Segment Start: Input

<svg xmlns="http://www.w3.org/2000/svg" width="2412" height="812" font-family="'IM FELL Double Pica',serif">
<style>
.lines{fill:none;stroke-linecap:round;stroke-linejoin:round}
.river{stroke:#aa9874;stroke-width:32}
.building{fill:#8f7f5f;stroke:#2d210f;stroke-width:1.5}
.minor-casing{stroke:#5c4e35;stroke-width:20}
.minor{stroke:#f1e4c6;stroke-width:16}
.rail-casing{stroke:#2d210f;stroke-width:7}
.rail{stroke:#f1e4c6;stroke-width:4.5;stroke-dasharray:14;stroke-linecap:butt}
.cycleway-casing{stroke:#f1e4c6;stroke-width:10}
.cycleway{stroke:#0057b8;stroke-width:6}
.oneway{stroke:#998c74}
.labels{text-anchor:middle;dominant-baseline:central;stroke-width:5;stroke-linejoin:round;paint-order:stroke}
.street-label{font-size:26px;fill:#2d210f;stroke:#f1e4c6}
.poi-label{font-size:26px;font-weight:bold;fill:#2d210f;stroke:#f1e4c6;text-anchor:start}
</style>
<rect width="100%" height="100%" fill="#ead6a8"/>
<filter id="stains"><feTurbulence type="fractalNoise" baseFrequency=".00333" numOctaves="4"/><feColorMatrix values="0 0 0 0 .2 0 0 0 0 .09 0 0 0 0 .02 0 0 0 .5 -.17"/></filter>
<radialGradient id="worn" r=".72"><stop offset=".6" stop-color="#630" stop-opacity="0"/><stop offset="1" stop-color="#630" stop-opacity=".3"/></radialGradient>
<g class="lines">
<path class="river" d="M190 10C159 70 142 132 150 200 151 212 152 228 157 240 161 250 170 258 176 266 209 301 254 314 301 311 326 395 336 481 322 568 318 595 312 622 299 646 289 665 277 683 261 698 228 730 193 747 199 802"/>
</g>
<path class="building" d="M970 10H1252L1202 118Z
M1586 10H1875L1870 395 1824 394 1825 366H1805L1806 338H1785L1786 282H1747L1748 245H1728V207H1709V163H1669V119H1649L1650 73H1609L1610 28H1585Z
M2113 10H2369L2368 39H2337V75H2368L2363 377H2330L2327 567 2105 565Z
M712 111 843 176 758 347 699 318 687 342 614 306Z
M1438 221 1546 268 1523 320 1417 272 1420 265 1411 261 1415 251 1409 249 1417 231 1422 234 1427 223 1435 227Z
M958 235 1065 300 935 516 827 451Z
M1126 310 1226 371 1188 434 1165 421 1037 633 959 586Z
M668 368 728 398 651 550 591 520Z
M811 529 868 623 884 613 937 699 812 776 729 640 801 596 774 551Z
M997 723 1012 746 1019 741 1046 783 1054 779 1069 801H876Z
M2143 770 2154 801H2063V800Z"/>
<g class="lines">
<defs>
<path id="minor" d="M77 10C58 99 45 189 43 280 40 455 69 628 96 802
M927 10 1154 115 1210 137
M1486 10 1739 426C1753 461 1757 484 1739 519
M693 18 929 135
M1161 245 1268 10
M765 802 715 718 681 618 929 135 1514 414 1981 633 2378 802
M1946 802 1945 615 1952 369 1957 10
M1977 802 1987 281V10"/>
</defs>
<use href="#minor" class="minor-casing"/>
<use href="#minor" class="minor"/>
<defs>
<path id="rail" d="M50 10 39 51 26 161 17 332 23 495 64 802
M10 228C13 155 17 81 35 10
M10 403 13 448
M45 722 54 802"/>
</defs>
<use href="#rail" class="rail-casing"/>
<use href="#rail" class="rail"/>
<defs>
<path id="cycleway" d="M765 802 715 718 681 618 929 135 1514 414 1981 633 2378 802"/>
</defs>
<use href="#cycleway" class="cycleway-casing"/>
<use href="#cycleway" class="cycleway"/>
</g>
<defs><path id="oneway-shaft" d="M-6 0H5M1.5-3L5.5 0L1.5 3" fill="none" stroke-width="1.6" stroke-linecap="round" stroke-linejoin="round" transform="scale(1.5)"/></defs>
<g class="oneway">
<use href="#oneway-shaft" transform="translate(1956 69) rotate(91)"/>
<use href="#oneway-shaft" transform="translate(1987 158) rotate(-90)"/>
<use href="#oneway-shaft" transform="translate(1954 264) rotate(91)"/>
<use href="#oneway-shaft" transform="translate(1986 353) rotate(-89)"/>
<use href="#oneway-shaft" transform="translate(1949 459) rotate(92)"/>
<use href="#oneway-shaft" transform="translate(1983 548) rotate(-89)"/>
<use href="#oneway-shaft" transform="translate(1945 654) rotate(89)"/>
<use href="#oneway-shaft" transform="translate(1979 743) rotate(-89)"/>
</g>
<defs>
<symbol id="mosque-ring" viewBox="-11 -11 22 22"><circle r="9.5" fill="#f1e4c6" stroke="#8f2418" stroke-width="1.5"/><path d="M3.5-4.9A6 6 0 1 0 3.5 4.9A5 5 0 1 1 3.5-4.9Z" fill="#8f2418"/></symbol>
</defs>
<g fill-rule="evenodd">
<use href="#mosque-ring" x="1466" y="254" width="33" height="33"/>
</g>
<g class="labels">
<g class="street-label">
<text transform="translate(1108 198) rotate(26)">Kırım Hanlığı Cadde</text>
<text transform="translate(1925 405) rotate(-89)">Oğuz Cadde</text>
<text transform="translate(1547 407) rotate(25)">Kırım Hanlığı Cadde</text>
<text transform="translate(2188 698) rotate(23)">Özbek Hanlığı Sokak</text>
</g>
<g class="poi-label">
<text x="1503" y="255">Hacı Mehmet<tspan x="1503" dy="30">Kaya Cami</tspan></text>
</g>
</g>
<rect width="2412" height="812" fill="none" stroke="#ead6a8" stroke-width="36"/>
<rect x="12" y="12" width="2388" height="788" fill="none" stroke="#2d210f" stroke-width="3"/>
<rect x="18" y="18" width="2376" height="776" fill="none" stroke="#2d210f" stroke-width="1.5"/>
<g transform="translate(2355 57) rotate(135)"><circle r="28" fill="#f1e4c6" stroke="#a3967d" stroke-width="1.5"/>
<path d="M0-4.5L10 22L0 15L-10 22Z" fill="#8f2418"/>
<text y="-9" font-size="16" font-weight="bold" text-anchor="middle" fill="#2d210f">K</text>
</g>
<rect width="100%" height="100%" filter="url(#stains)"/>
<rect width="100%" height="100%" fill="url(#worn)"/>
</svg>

Segment End: Input

Exercise requirements
Work out how many lines in the records above contain the word "ring". State only that number.

Task response
2